Le grand Frédéric s'efforce d'exposer les faits (presque) sans jugement, même si l'on sent bien que sa sympathie allait clairement vers ceux qui n'avaient pas collaboré.
Ce roman consiste en un huis-clos entre un père et une mère (qui n'ont pas collaboré même s'ils n'ont pas été des résistants) et leurs 2 enfants, jeunes adultes, qui eux ont des choses à se reprocher : Louis, qui était milicien, et Hélène qui a eu des amants allemands (et notamment un officier). La famille s'est enfuie de chez elle pour protéger ses enfants de l'épuration et a trouvé refuge dans la chambre d'un autre milicien qui s'est enfui (et dont tout laisse à penser qu'il a dû être arrêté lors de sa fuite).
Frédéric DARD navigue ainsi de l'un à l'autre de ses quatre personnage pour montrer leurs motivations et leurs pensées. On constate que le père est un brave homme travailleur et teinté d'humanisme mais qui a du mal à exprimer ses idées ce qui l'a amené à laisser faire ses enfants (et notamment son fils) pendant la guerre. Cet homme se reproche d'avoir fait preuve de lâcheté en n'affrontant pas la situation aux premières dérives de son fils. Il se considère même comme coupable à la place de son fils pour cela. La mère n'a qu'une motivation : protéger et sauver ses enfants. Elle s'oublie complètement pour se donner entièrement à ses enfants et ne semble pas (ne veut pas) prendre complètement conscience de la gravité des actes de Louis qui a commis des crimes en tant que milicien.
Le fils, qui est un lâche sans cœur, nous émeut (même s'il est inexcusable) parce que nous découvrons qu'il n'est en fait encore qu'un enfant qui tente, sans succès, de cacher sa peur immense du châtiment derrière un grand cynisme, notamment envers sa famille.
La fille Hélène, est courageuse et lucide face aux événements. On sent que l'auteur a une grande sympathie et beaucoup d'indulgence pour cet être libre qui assume pleinement sa sexualité débridée tout en rêvant du grand amour.

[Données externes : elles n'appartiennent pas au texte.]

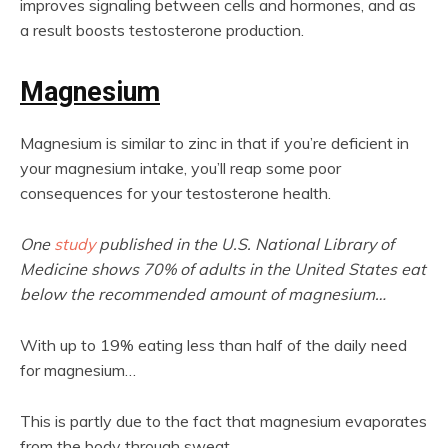
improves signaling between cells and hormones, and as
a result boosts testosterone production.
Magnesium
Magnesium is similar to zinc in that if you’re deficient in
your magnesium intake, you’ll reap some poor
consequences for your testosterone health.
One
study
published in the U.S. National Library of
Medicine shows 70% of adults in the United States eat
below the recommended amount of magnesium…
With up to 19% eating less than half of the daily need
for magnesium…
This is partly due to the fact that magnesium evaporates
from the body through sweat.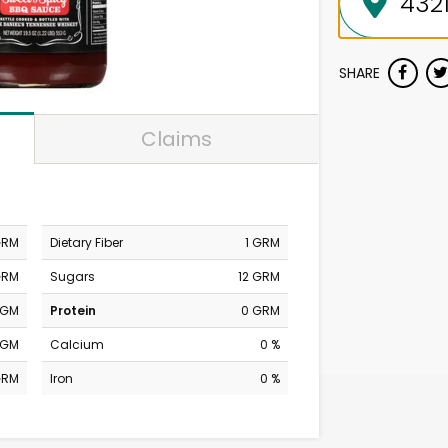
SHARE
Claims
GRM
Dietary Fiber
1 GRM
GRM
Sugars
12 GRM
MGM
Protein
0 GRM
MGM
Calcium
0 %
GRM
Iron
0 %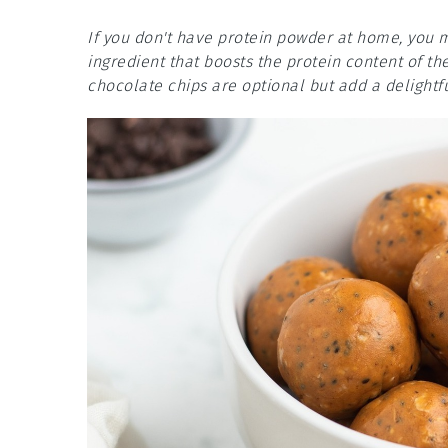
If you don't have protein powder at home, you m
ingredient that boosts the protein content of th
chocolate chips are optional but add a delightf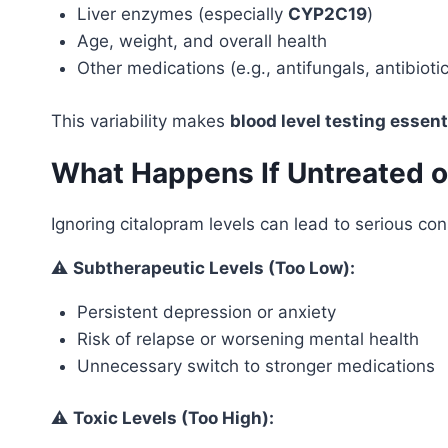
Liver enzymes (especially
CYP2C19
)
Age, weight, and overall health
Other medications (e.g., antifungals, antibioti
This variability makes
blood level testing essent
What Happens If Untreated 
Ignoring citalopram levels can lead to serious c
⚠️
Subtherapeutic Levels (Too Low):
Persistent depression or anxiety
Risk of relapse or worsening mental health
Unnecessary switch to stronger medications
⚠️
Toxic Levels (Too High):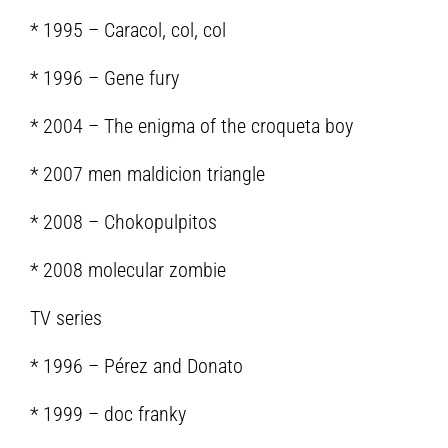
* 1995 – Caracol, col, col
* 1996 – Gene fury
* 2004 – The enigma of the croqueta boy
* 2007 men maldicion triangle
* 2008 – Chokopulpitos
* 2008 molecular zombie
TV series
* 1996 – Pérez and Donato
* 1999 – doc franky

Entre ces quatre êtres, le huis clos est vraiment étouffant...
Un roman très noir donc, mais superbement écrit par Frédéric Dard, à chaud, très peu de temps après l'époque relatée. Même si le roman est court (environ 150 pages), l'auteur y déploie déjà un style très luxuriant où les images et les aphorismes les plus forts se succèdent. De cette grande (trop parfois ?) densité de métaphores et de réflexions se dégagent une grande poésie et une grande tendresse envers le genre humain, malgré tout.
Frédéric DARD a manifesté son génie littéraire exceptionnel très tôt.